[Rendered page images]
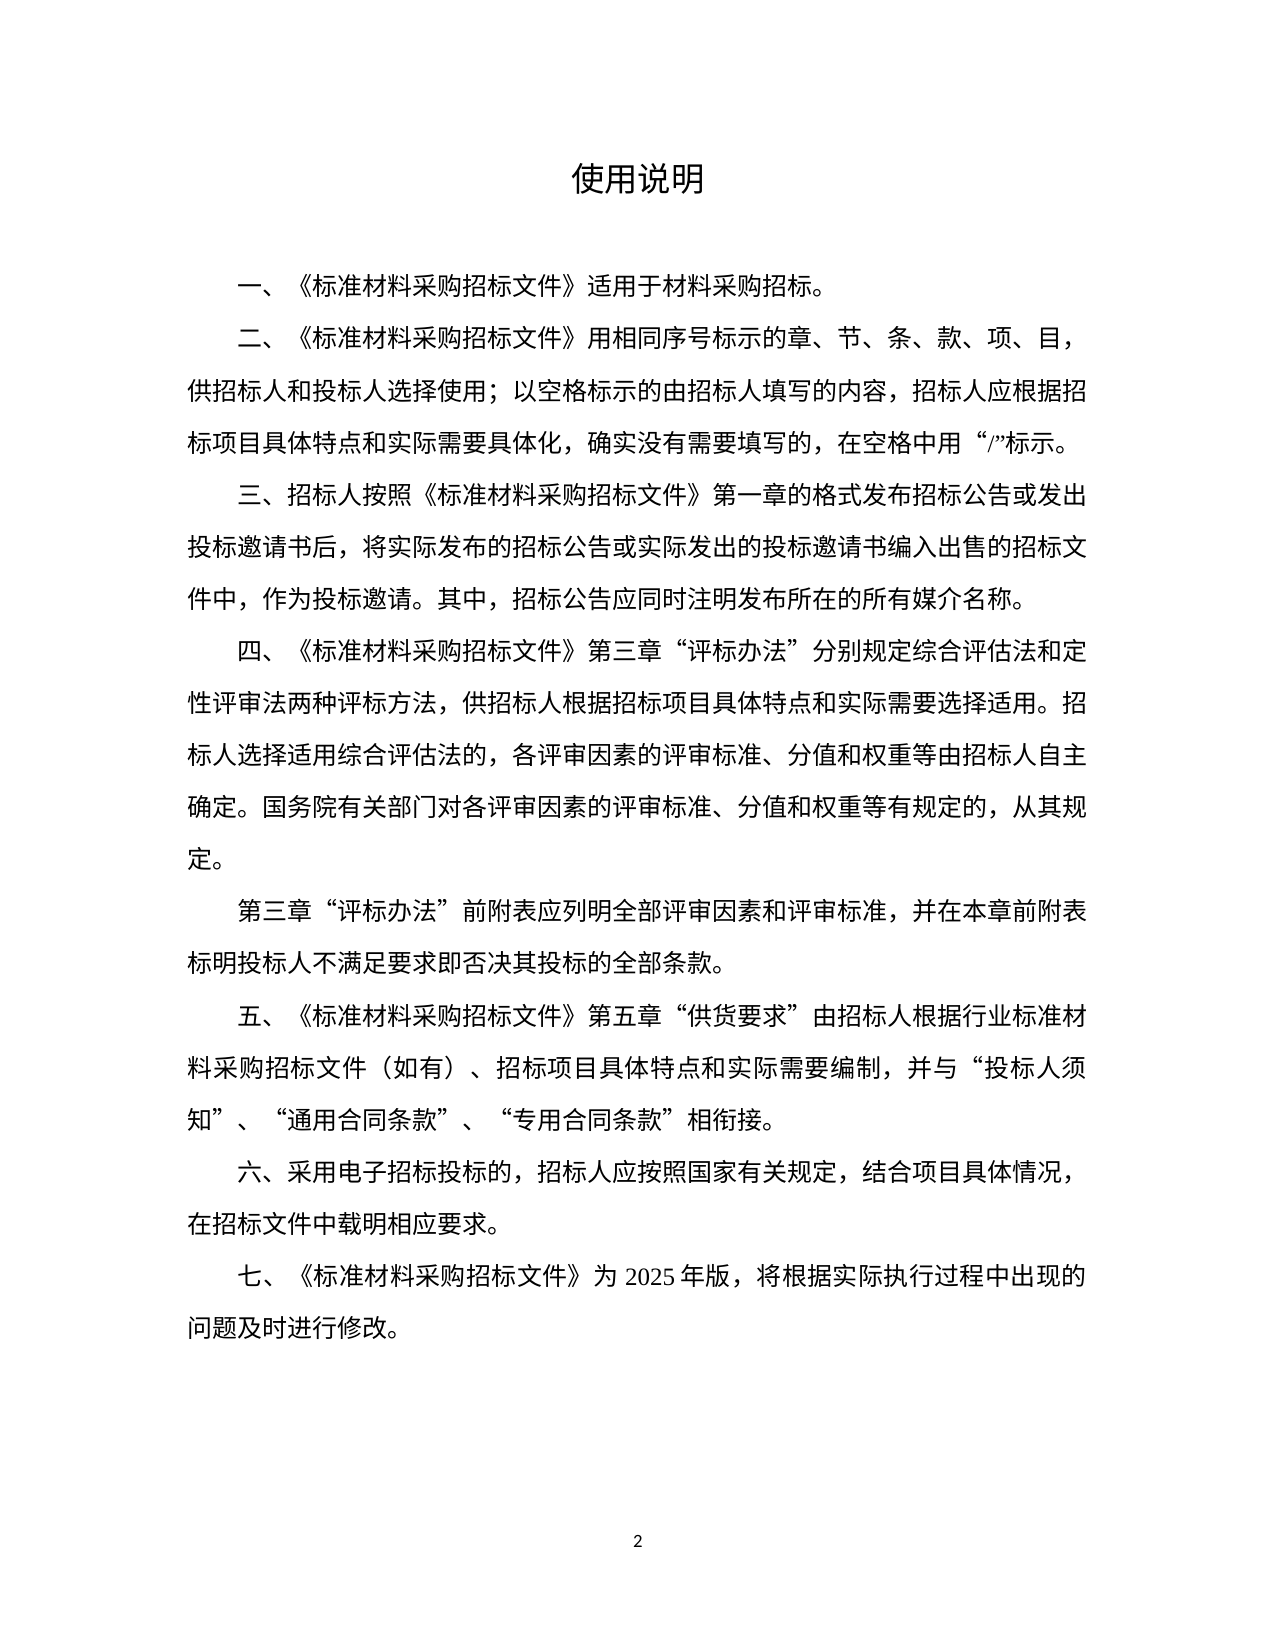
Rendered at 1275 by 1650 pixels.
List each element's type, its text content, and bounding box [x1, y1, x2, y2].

text 一、《标准材料采购招标文件》适用于材料采购招标。 [187, 254, 1087, 306]
text 五、《标准材料采购招标文件》第五章“供货要求”由招标人根据行业标准材料采购招标文件（如有）、招标项目具体特点和实际需要编制，并与“投标人须知”、“通用合同条款”、“专用合同条款”相衔接。 [187, 983, 1087, 1139]
text 第三章“评标办法”前附表应列明全部评审因素和评审标准，并在本章前附表标明投标人不满足要求即否决其投标的全部条款。 [187, 879, 1087, 983]
text 三、招标人按照《标准材料采购招标文件》第一章的格式发布招标公告或发出投标邀请书后，将实际发布的招标公告或实际发出的投标邀请书编入出售的招标文件中，作为投标邀请。其中，招标公告应同时注明发布所在的所有媒介名称。 [187, 462, 1087, 619]
text 六、采用电子招标投标的，招标人应按照国家有关规定，结合项目具体情况，在招标文件中载明相应要求。 [187, 1139, 1087, 1244]
text 二、《标准材料采购招标文件》用相同序号标示的章、节、条、款、项、目，供招标人和投标人选择使用；以空格标示的由招标人填写的内容，招标人应根据招标项目具体特点和实际需要具体化，确实没有需要填写的，在空格中用“/”标示。 [187, 306, 1087, 462]
text 使用说明 [187, 150, 1087, 202]
text 四、《标准材料采购招标文件》第三章“评标办法”分别规定综合评估法和定性评审法两种评标方法，供招标人根据招标项目具体特点和实际需要选择适用。招标人选择适用综合评估法的，各评审因素的评审标准、分值和权重等由招标人自主确定。国务院有关部门对各评审因素的评审标准、分值和权重等有规定的，从其规定。 [187, 619, 1087, 879]
text 七、《标准材料采购招标文件》为2025年版，将根据实际执行过程中出现的问题及时进行修改。 [187, 1244, 1087, 1348]
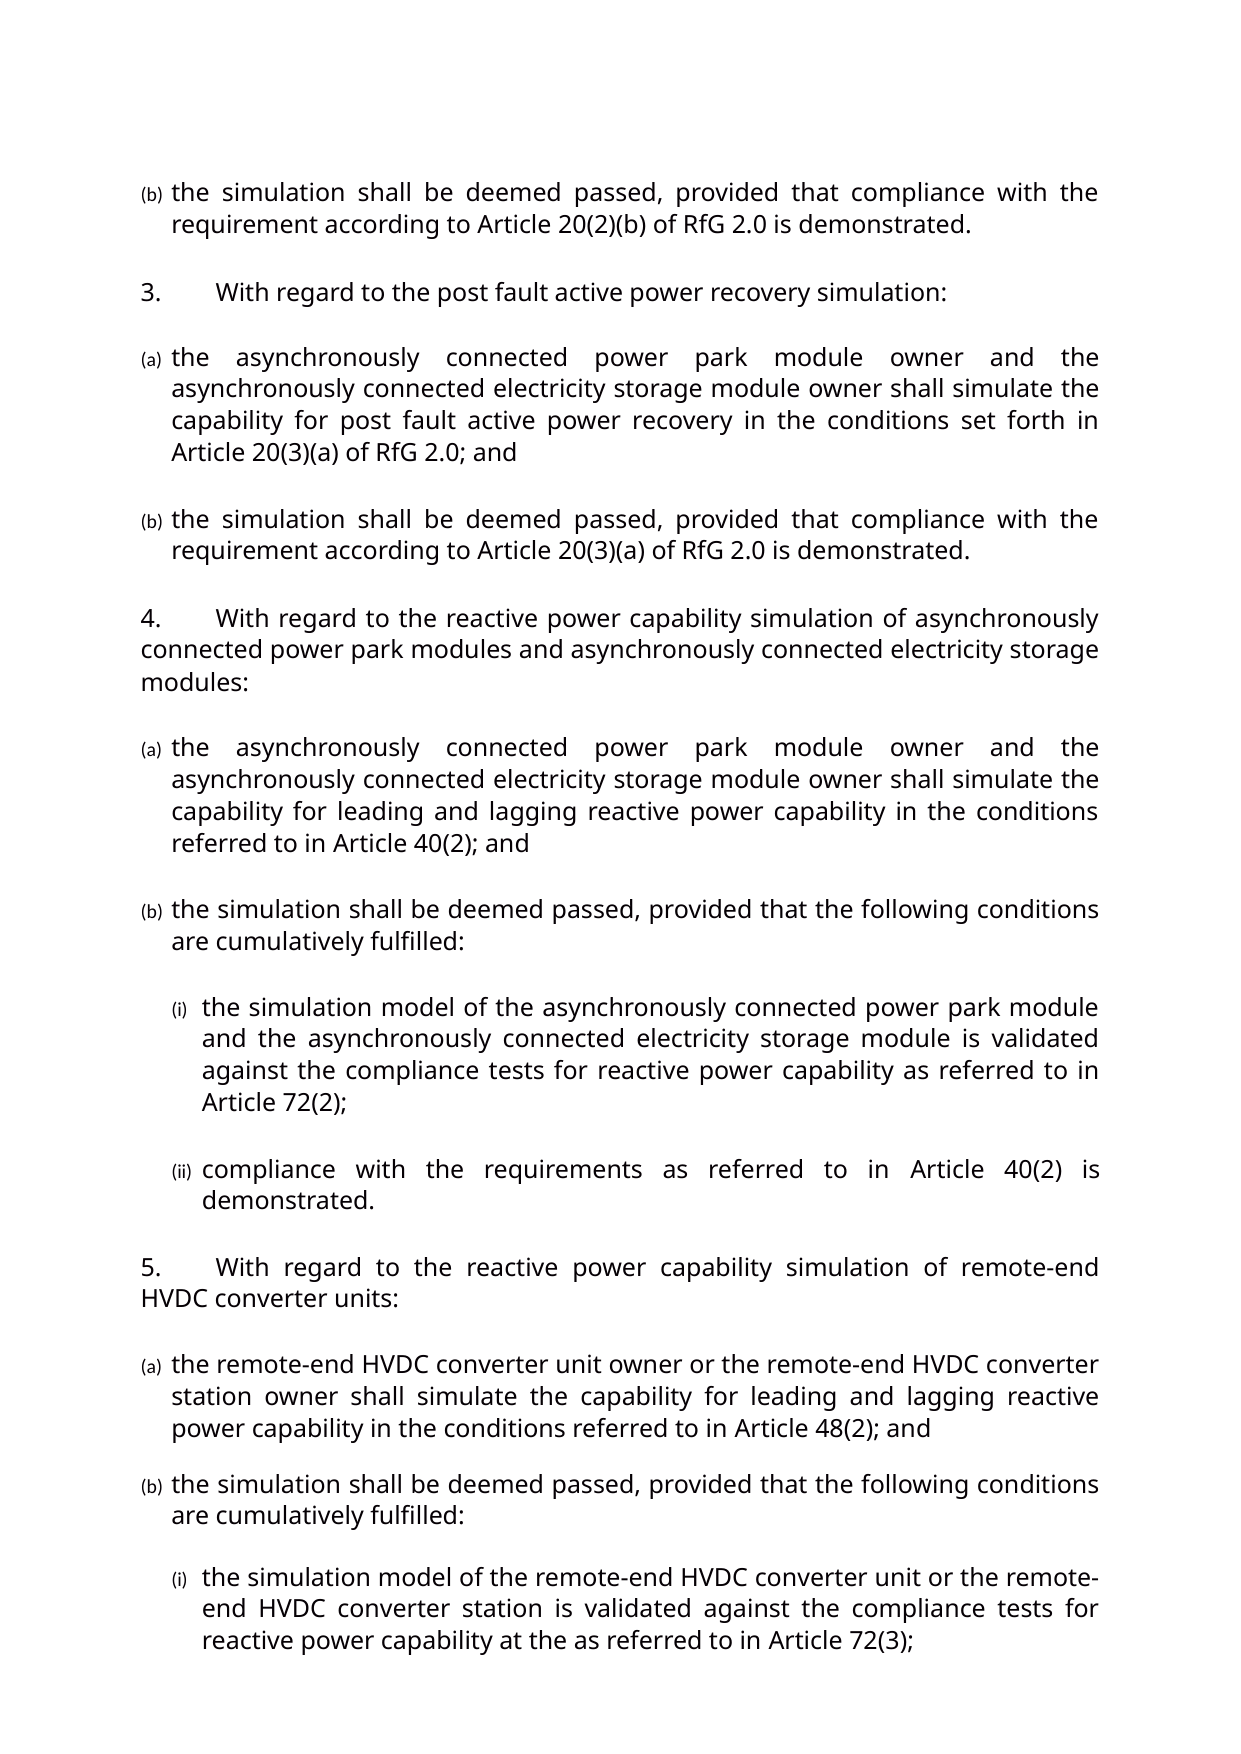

JOB. An exact copy of the records above is needed, with the pictures removed.

RESULT.
Rendered at 1275 by 1650 pixels.
List each element's type, its text content, and bounding box [x1, y1, x2, y2].

text 一、《标准材料采购招标文件》适用于材料采购招标。 [187, 254, 1087, 306]
text 五、《标准材料采购招标文件》第五章“供货要求”由招标人根据行业标准材料采购招标文件（如有）、招标项目具体特点和实际需要编制，并与“投标人须知”、“通用合同条款”、“专用合同条款”相衔接。 [187, 983, 1087, 1139]
text 第三章“评标办法”前附表应列明全部评审因素和评审标准，并在本章前附表标明投标人不满足要求即否决其投标的全部条款。 [187, 879, 1087, 983]
text 三、招标人按照《标准材料采购招标文件》第一章的格式发布招标公告或发出投标邀请书后，将实际发布的招标公告或实际发出的投标邀请书编入出售的招标文件中，作为投标邀请。其中，招标公告应同时注明发布所在的所有媒介名称。 [187, 462, 1087, 619]
text 六、采用电子招标投标的，招标人应按照国家有关规定，结合项目具体情况，在招标文件中载明相应要求。 [187, 1139, 1087, 1244]
text 二、《标准材料采购招标文件》用相同序号标示的章、节、条、款、项、目，供招标人和投标人选择使用；以空格标示的由招标人填写的内容，招标人应根据招标项目具体特点和实际需要具体化，确实没有需要填写的，在空格中用“/”标示。 [187, 306, 1087, 462]
text 使用说明 [187, 150, 1087, 202]
text 四、《标准材料采购招标文件》第三章“评标办法”分别规定综合评估法和定性评审法两种评标方法，供招标人根据招标项目具体特点和实际需要选择适用。招标人选择适用综合评估法的，各评审因素的评审标准、分值和权重等由招标人自主确定。国务院有关部门对各评审因素的评审标准、分值和权重等有规定的，从其规定。 [187, 619, 1087, 879]
text 七、《标准材料采购招标文件》为2025年版，将根据实际执行过程中出现的问题及时进行修改。 [187, 1244, 1087, 1348]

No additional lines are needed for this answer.